1. Supplemental feeding in the winter promotes survival, especially of weaker individuals in the population.
This sounds like a good thing, but is it? One of the primary tenets of natural selection is the “struggle for survival”, in which only the most fit continue their genetic legacy. Weaker individuals are by definition less fit, more prone to disease and may, in fact, promote disease in an otherwise healthy population. So, really, not such a good thing.
2. Supplemental feeding promotes breeding success by advancing the date of the first clutch of eggs laid, and encouraging more birds to breed (provided there is space for them).
This also sounds like a good thing to promote. Birds supplemented by winter feeding have higher levels of fat supplies in the spring and can commence their reproductive cycle earlier and with more vigor. But, by doing so, they may actually get out of sync with the food supply on which the chicks depend for nourishment, and end up raising a clutch of weaker individuals — which would then be supplemented by backyard bird feeders, and so the circle goes round and round. In the U.K., researchers found that clutch sizes of the Blue Tit (a chickadee relative) were smaller and there was lower overall hatching success in populations that were supplemented with winter feed.
Increased numbers of nesting birds of a particular species also increases the competition for food, meaning everyone gets less of everything.
3. Supplemental feeding discourages migration and encourages northward expansion of some species’ ranges — which is great for us northern bird watchers, right?
This has been demonstrated for a few species, most notably the Northern Cardinal whose range keeps steadily expanding northward. But each morning I marvel that the little Yellow-bellied Sapsucker is still here in the backyard, pounding away at the suet, and I wonder if it eats anything besides suet. That can’t be a good diet.
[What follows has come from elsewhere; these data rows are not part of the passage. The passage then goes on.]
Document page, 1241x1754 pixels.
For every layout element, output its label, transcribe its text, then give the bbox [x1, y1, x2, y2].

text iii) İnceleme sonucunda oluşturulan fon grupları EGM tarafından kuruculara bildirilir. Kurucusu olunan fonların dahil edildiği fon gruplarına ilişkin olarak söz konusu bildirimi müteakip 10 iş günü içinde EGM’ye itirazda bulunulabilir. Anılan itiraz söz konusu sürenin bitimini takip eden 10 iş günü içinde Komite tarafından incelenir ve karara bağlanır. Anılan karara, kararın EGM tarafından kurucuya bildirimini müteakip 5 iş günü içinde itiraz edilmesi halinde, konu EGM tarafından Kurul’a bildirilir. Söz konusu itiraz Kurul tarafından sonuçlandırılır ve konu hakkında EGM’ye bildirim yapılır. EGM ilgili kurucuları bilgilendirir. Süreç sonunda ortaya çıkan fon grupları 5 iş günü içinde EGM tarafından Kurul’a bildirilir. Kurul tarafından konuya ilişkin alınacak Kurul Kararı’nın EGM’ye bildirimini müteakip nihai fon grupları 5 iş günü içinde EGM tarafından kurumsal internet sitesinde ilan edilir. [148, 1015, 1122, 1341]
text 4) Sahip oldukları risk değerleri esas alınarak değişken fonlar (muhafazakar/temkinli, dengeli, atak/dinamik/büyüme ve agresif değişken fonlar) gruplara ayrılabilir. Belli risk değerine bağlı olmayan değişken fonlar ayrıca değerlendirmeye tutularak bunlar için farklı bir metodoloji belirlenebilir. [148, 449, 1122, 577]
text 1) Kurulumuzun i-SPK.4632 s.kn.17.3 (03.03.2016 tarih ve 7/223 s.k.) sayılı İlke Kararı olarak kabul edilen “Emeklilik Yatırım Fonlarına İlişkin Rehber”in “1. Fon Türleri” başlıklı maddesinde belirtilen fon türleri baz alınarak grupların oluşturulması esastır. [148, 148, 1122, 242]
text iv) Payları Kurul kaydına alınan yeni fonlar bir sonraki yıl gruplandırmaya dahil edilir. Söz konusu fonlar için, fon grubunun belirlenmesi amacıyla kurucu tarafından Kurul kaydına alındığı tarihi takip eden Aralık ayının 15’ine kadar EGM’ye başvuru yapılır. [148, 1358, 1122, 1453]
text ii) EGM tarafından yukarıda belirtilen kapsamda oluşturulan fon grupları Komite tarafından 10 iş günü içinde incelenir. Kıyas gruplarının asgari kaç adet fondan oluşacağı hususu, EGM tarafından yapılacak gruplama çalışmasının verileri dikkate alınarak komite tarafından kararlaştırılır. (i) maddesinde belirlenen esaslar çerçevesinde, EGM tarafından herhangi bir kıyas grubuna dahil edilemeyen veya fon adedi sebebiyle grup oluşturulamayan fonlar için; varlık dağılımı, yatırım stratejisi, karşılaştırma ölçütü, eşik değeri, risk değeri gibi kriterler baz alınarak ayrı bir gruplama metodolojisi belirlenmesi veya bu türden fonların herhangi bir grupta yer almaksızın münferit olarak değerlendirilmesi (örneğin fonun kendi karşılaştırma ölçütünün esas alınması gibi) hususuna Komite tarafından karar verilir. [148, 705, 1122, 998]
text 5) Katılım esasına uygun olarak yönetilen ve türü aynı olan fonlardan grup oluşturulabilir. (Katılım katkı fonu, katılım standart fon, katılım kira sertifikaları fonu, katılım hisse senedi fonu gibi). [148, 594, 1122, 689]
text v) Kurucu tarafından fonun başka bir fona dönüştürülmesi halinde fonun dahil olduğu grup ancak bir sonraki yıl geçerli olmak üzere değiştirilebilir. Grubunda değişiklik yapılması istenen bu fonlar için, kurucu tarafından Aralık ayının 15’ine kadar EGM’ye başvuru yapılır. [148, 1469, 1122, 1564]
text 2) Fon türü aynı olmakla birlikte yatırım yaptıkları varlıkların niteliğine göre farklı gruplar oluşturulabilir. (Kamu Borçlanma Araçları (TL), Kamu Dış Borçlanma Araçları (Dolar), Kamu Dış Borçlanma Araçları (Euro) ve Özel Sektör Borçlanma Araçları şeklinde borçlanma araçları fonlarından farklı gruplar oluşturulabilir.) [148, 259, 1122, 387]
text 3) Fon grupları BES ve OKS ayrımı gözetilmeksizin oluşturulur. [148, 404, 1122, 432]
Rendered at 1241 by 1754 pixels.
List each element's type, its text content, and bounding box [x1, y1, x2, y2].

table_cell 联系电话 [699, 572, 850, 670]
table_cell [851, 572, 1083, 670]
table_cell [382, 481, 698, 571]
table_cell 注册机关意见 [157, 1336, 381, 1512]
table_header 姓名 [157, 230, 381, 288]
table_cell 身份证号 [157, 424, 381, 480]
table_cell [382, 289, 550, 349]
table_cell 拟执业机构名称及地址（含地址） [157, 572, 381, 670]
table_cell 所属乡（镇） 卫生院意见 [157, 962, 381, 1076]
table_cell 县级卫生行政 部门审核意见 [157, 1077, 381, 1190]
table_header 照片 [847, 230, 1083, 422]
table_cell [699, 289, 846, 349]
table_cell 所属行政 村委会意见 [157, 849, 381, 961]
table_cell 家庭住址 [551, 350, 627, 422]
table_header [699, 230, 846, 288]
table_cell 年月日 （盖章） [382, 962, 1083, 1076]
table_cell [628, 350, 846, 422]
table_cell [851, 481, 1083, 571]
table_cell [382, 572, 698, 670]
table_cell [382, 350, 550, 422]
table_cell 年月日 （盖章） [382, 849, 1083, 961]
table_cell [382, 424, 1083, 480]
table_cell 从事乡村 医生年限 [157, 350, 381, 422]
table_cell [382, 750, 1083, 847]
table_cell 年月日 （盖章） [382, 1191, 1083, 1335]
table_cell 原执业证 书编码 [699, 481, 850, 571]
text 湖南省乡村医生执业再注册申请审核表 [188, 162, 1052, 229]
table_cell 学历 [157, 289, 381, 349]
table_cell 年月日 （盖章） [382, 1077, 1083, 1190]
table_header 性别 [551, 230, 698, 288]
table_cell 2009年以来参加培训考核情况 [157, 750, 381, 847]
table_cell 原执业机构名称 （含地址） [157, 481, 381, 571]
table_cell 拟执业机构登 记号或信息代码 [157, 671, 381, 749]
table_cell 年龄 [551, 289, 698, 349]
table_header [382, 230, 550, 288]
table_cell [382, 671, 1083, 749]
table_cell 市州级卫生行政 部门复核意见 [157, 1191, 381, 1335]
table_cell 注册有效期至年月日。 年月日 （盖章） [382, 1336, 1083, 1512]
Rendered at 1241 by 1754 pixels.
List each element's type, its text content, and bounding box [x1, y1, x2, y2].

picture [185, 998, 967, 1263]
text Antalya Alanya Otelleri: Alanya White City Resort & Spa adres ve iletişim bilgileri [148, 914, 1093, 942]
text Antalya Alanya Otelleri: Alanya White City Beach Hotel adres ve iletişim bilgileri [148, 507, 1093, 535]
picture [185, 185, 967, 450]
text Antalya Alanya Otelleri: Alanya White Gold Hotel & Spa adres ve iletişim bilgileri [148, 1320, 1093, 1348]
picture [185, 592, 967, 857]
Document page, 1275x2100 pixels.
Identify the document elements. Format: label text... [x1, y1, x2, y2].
I am not advocating here that we should stop feeding birds — that would really diminish the opportunities and enjoyment of winter photography around here, to say nothing of the enjoyment of just watching their daily activity. But I do think we should practice restraint on the quantity of low-quality seed distributed and promote healthy nutrition by supplying fresh, dry seed that perhaps has some vitamin supplement. Moldly, old seed is definitely bad for bird health, as are moldy, old feeders that have layers of who-knows-what between bird beaks and the fresh seed. So, with those cautions about the feed in mind — happy bird watching.